Aufgaben:
**A)** Gib den Textauszug beginnend bei „Die Kunst der Fuga“ und endend bei „dem Titel „Choral.“ wieder und tausche dabei „Kanons“ gegen „Canons“ aus.
**B)** Aus wie vielen drei- und vierstimmigen Fugen setzt sich das Werk laut dem Textauszug zusammen?

====== Ausgewählter Textauszug ======

Carl Philipp Emanuel Bach

Die Kunst der Fuga
di Sig. o Joh. Seb. Bach


Werkinformationen

Das Werk ist eine Sammlung von Kompositionen über ein bestimmtes Thema, dessen Möglichkeiten systematisch ausgearbeitet werden.

Johann Friedrich Agricola (Schüler Bachs und später Hofkomponist Friedrichs II.): „Die Kunst der Fuge. Diese ist das letzte Werk des Verfassers, welches alle Arten der Contrapuncte und Canonen, über einen eintzigen Hauptsatz enthält.“

Es setzt sich aus vierzehn drei- und vierstimmigen Fugen und vier zweistimmigen Kanons zusammen und beinhaltet in den ersten Druckauflagen noch eine Revision des Chorals „Vor deinen Thron tret‘ ich hiermit“, der der letzte der „Achtzehn Choräle
von verschiedener Art“ ist und wohl von C. P. E. Bach als Zusatz für die unvollendete Fuge unter dem Titel „Choral.

Wenn wir in hoechsten Noethen Canto Fermo in Canto“ beigefügt wurde. Mit dem Werk solle anschaulich vermittelt werden, so der Bach-Biograph Johann Nikolaus Forkel, „was möglicher Weise über ein Fugenthema gemacht werden könne.

Die Variationen, welche sämmtlich vollständige Fugen über einerley Thema sind, werden hier Contrapuncte genannt.“

1731 veröffentlichte Bach die sechs Partiten für Cembalo als sein Opus 1, wobei die erste Partita bereits 1726 von Balthasar Schmid gedruckt worden war. 1735 erfolgte der Druck des zweiten Teils der Clavier Ubung bei dem Verleger Christoph Weigel Junioris und 1739 der Druck des dritten Teils.

====== Angezeigte Daten ======

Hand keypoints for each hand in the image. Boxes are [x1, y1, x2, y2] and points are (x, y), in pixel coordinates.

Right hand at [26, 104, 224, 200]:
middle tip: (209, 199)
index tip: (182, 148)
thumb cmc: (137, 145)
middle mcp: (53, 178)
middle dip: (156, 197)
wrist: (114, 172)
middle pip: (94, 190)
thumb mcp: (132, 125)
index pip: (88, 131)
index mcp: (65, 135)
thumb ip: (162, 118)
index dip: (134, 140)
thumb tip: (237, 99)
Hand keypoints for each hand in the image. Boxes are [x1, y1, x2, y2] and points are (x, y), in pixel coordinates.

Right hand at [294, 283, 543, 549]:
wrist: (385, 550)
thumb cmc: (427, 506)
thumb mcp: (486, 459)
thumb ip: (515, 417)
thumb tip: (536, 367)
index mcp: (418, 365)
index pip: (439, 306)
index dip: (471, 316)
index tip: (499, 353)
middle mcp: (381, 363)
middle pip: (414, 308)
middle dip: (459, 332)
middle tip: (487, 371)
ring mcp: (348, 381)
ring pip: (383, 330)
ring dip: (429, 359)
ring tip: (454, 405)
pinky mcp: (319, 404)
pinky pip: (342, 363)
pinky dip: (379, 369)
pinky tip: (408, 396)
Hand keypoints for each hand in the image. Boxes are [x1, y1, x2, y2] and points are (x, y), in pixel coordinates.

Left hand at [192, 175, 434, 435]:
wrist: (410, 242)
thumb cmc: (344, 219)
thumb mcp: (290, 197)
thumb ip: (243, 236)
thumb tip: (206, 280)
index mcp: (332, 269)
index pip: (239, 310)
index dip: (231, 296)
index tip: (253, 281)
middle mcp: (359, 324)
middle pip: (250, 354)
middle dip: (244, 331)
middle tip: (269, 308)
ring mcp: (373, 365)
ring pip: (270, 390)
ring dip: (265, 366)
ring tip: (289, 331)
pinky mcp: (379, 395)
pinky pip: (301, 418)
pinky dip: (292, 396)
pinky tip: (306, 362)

======
====== Angezeigte Daten ======

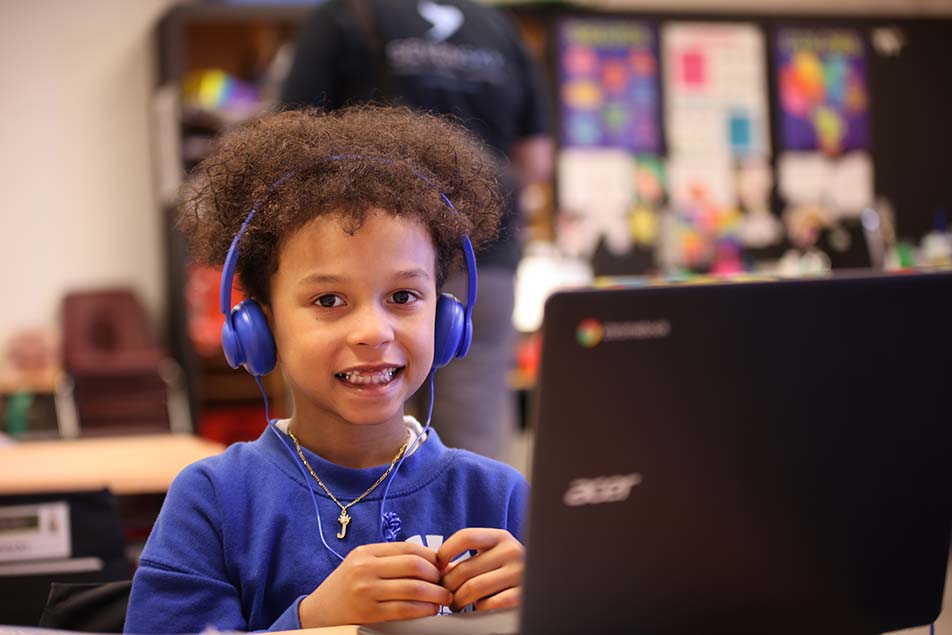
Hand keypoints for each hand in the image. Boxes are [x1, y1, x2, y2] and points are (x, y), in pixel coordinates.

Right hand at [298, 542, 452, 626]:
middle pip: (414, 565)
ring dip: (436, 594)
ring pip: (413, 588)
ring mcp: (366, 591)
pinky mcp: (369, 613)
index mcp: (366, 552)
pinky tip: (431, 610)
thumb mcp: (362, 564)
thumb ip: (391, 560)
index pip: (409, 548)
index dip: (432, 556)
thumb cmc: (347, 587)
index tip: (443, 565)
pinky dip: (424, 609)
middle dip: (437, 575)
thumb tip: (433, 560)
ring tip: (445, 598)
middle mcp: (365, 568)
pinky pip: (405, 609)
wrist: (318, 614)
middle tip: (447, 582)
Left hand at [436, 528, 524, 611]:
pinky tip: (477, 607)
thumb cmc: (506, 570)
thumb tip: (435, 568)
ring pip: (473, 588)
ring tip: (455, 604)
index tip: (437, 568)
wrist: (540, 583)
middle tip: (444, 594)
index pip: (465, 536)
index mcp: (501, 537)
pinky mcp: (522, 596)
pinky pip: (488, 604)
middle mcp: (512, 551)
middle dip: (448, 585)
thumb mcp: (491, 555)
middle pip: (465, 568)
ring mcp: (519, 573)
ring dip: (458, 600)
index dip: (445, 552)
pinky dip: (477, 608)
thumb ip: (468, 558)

======
====== Angezeigte Daten ======

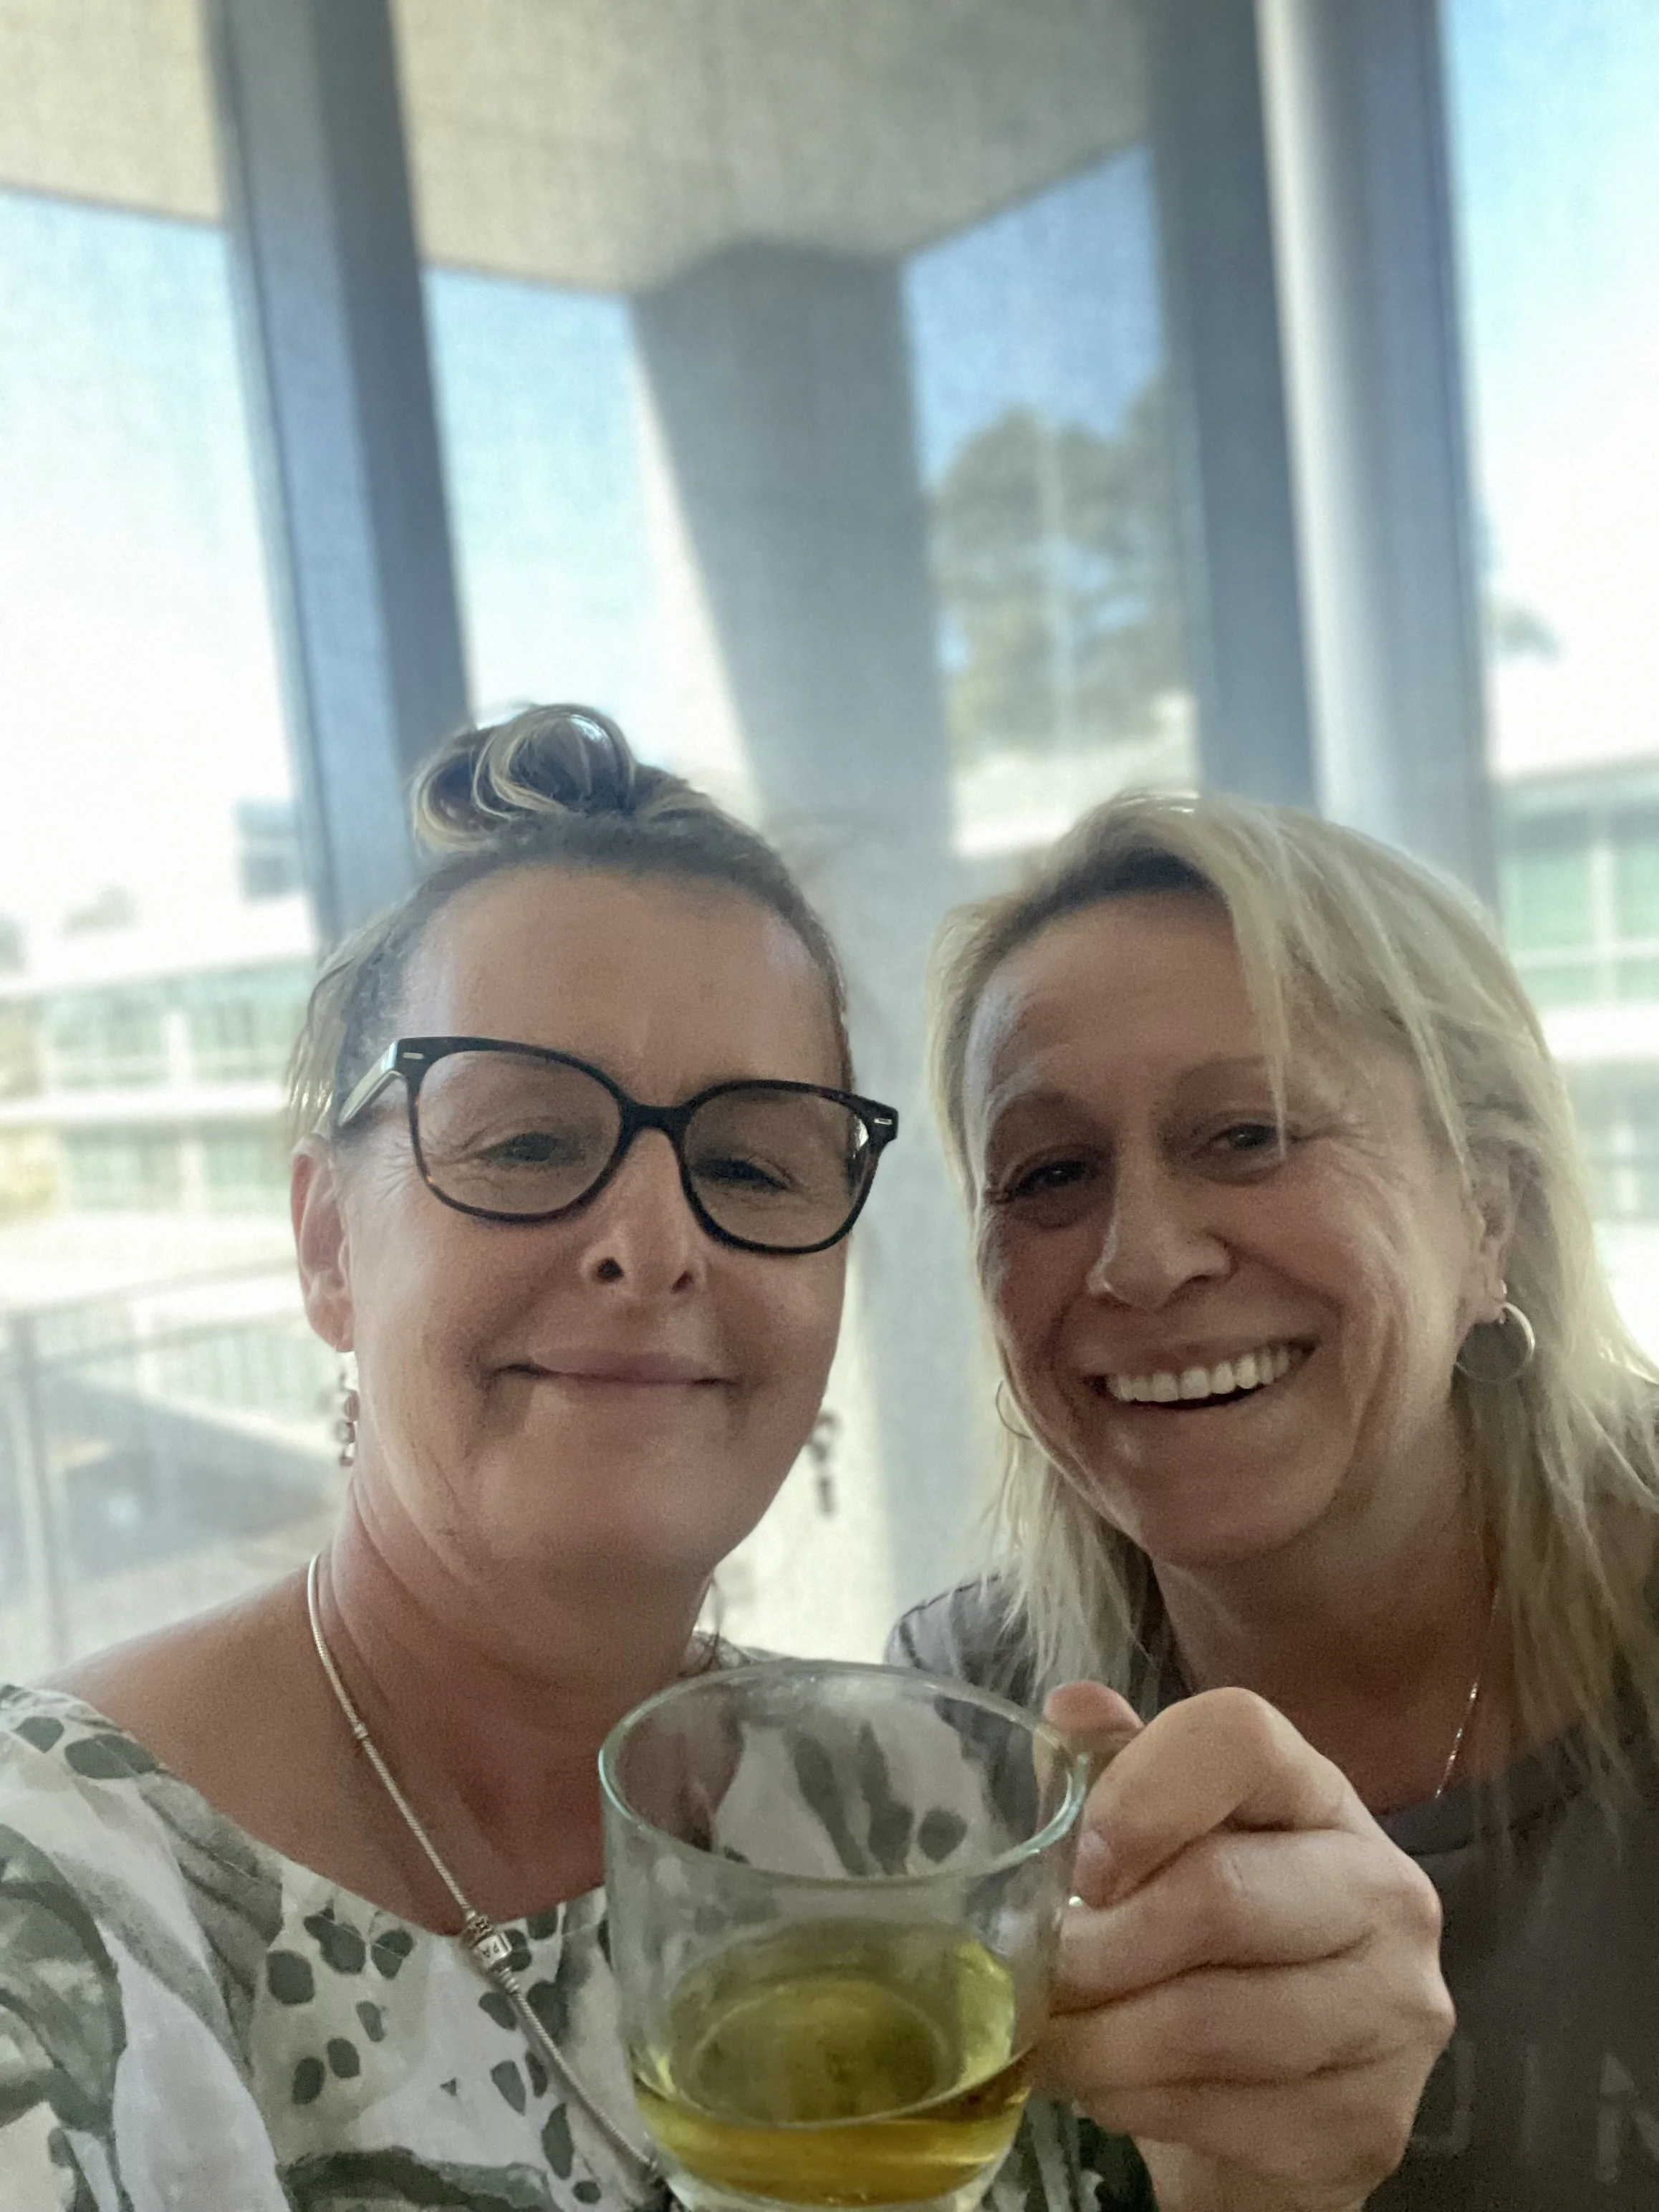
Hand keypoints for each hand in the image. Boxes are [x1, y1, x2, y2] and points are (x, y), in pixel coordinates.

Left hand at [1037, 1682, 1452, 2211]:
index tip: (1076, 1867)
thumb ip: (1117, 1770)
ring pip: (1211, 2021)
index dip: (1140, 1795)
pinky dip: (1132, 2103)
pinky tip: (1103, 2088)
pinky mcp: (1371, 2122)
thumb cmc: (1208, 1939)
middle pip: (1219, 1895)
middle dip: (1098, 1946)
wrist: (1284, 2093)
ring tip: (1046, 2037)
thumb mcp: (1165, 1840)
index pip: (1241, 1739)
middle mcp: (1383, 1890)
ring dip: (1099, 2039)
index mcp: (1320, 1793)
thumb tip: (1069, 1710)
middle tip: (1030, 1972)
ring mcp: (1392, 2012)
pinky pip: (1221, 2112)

======

Lösungen:
**A)**
Die Kunst der Fuga
di Sig. o Joh. Seb. Bach


Werkinformationen

Das Werk ist eine Sammlung von Kompositionen über ein bestimmtes Thema, dessen Möglichkeiten systematisch ausgearbeitet werden.

Johann Friedrich Agricola (Schüler Bachs und später Hofkomponist Friedrichs II.): „Die Kunst der Fuge. Diese ist das letzte Werk des Verfassers, welches alle Arten der Contrapuncte und Canonen, über einen eintzigen Hauptsatz enthält.“

Es setzt sich aus vierzehn drei- und vierstimmigen Fugen und vier zweistimmigen Canons zusammen und beinhaltet in den ersten Druckauflagen noch eine Revision des Chorals „Vor deinen Thron tret‘ ich hiermit“, der der letzte der „Achtzehn Choräle
von verschiedener Art“ ist und wohl von C. P. E. Bach als Zusatz für die unvollendete Fuge unter dem Titel „Choral.

**B)** Das Werk setzt sich aus vierzehn drei- und vierstimmigen Fugen zusammen.